Действительному Гискару — тому, который умер на Корфу, — было пророчество, что смерть ждет его в Иерусалиме. Слишком поздно он узнает, что здесь, где он считает себя в полной безопасности, был когда-то город, который тоже назывался Иерусалим. Предсказание сыграло с ним злую шутку.
— Итак, он умирает, проклиная коварство богов, которые его обманули? Или себя — за то, что поверил богам вместо того, чтобы поверить себе? Либо за то, что хитростью или по легкомыслию подменил волю богов собственными целями? За то, что слишком возвысился? Или, наоборот, недооценил себя?
— В том-то все дело, — отвечает Клейст. — Кто бы мне самому это рассказал…
То, на что ему понадобились годы, эта женщина поняла почти сразу: он бился над невозможным. Герой, который одинаково подвластен законам старого и нового времени, который обязан своей гибелью в равной мере и предательству богов, и самому себе, — для такого героя драма еще не создала форму. А главное, он теперь ясно видит: пытаться в одном лице изобразить и себя, и своего заклятого врага — неразрешимая задача. Неимоверный материал, на таком и сломаться не позор.
Он пишет, чтобы освободиться от неисцелимых сторон своей натуры.
— Я пишу просто потому, что не могу иначе.
— Гёльдерлин, чтобы мир его не погубил, предлагает полюбовное соглашение: условимся, что поэт безумен.
— Что предложите вы, Гюндероде? «Любите меня»?
— А вы? «Уничтожьте меня»?
— О нет, Гюндероде. Быть до конца правдивым с самим собой.
— Это не всегда в наших силах.
— Часто я думаю: а что, если первичная гармония вещей, дарованная нам природой и столь самонадеянно нами разрушенная, была последней, и мироустройство, которое мы себе положили, ни к какой вторичной гармонии не ведет?
— Если мы потеряем надежду, наши опасения сбудутся наверняка.
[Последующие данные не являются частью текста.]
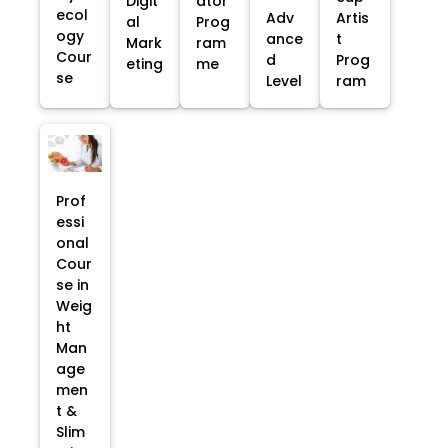
Digit
ator
ecol
Adv
Artis
al
Prog
ogy
ance
t
Mark
ram
Cour
d
Prog
eting
me
se
Level
ram
Prof
essi
onal
Cour
se in
Weig
ht
Man
age
men
t &
Slim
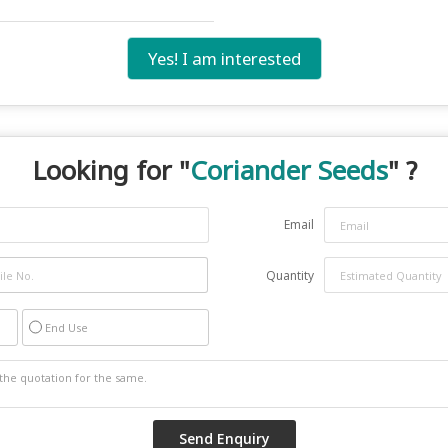
Yes! I am interested
Looking for "
Coriander Seeds
" ?
Email
Quantity
End Use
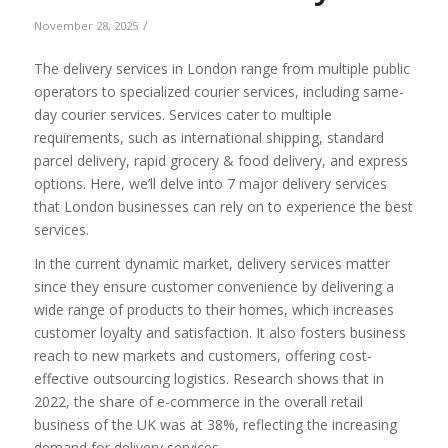
/
November 28, 2025
The
delivery services in London range from multiple public
operators to specialized courier services, including same-
day courier services. Service
s cater to multiple
requirements, such as international shipping, standard
parcel delivery, rapid grocery & food delivery, and express
options. Here, we’ll delve into 7 major delivery services
that London businesses can rely on to experience the best
services.
In the current dynamic market, delivery services matter
since they ensure customer convenience by delivering a
wide range of products to their homes, which increases
customer loyalty and satisfaction. It also fosters business
reach to new markets and customers, offering cost-
effective outsourcing logistics. Research shows that in
2022, the share of e-commerce in the overall retail
business of the UK was at 38%, reflecting the increasing
demand for delivery services.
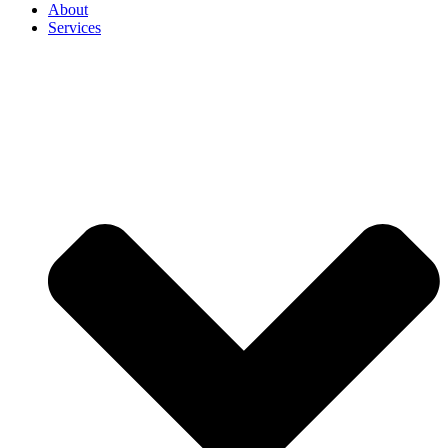
About
Services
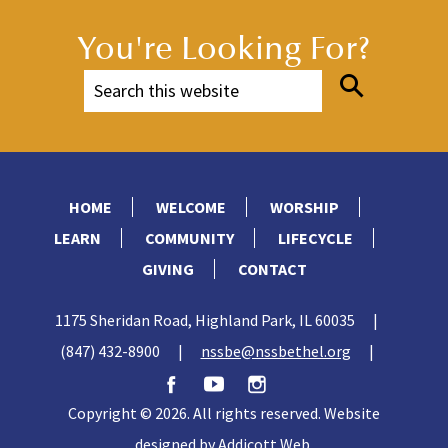
You're Looking For?
HOME
WELCOME
WORSHIP
LEARN
COMMUNITY
LIFECYCLE
GIVING
CONTACT
1175 Sheridan Road, Highland Park, IL 60035
|
(847) 432-8900
|
nssbe@nssbethel.org
|
Copyright © 2026. All rights reserved. Website
designed by
Addicott Web
.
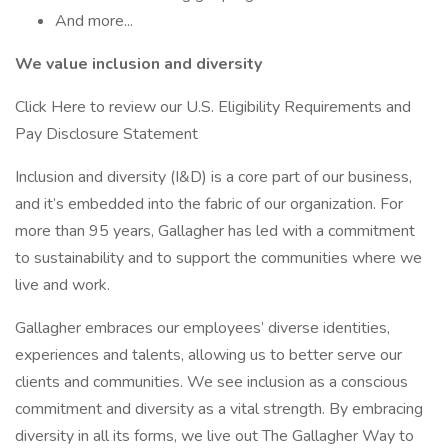
And more...
We value inclusion and diversity
Click Here to review our U.S. Eligibility Requirements and
Pay Disclosure Statement
Inclusion and diversity (I&D) is a core part of our business,
and it’s embedded into the fabric of our organization. For
more than 95 years, Gallagher has led with a commitment
to sustainability and to support the communities where we
live and work.
Gallagher embraces our employees’ diverse identities,
experiences and talents, allowing us to better serve our
clients and communities. We see inclusion as a conscious
commitment and diversity as a vital strength. By embracing
diversity in all its forms, we live out The Gallagher Way to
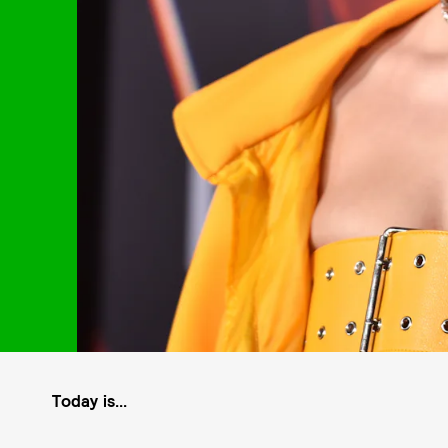
Today is...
Они идут молча. Гюндероде указывает спутнику на удивительную игру красок в закатном небе, зелень неспелого яблока и розовый пурпур, больше нигде в природе такого не встретишь. Еще светло, но в воздухе повеяло прохладой. Гюндероде стягивает на груди концы шали. Она спокойна. В эту пору дня ей часто хочется остаться одной и умереть для всех, кроме того, которого она еще не знает и которого она себе сотворит. В ней борются три разных человека, один из них мужчина. Любовь, но только безоговорочная, способна переплавить воедино всех трех. Мужчине рядом с ней все это ни к чему. У него лишь один путь стать собой — писательство, он не может пожертвовать своим делом ради другого человека. И оттого одинок вдвойне и вдвойне несвободен. Гений он или просто несчастливец, каких время плодит во множестве, но кончит он плохо.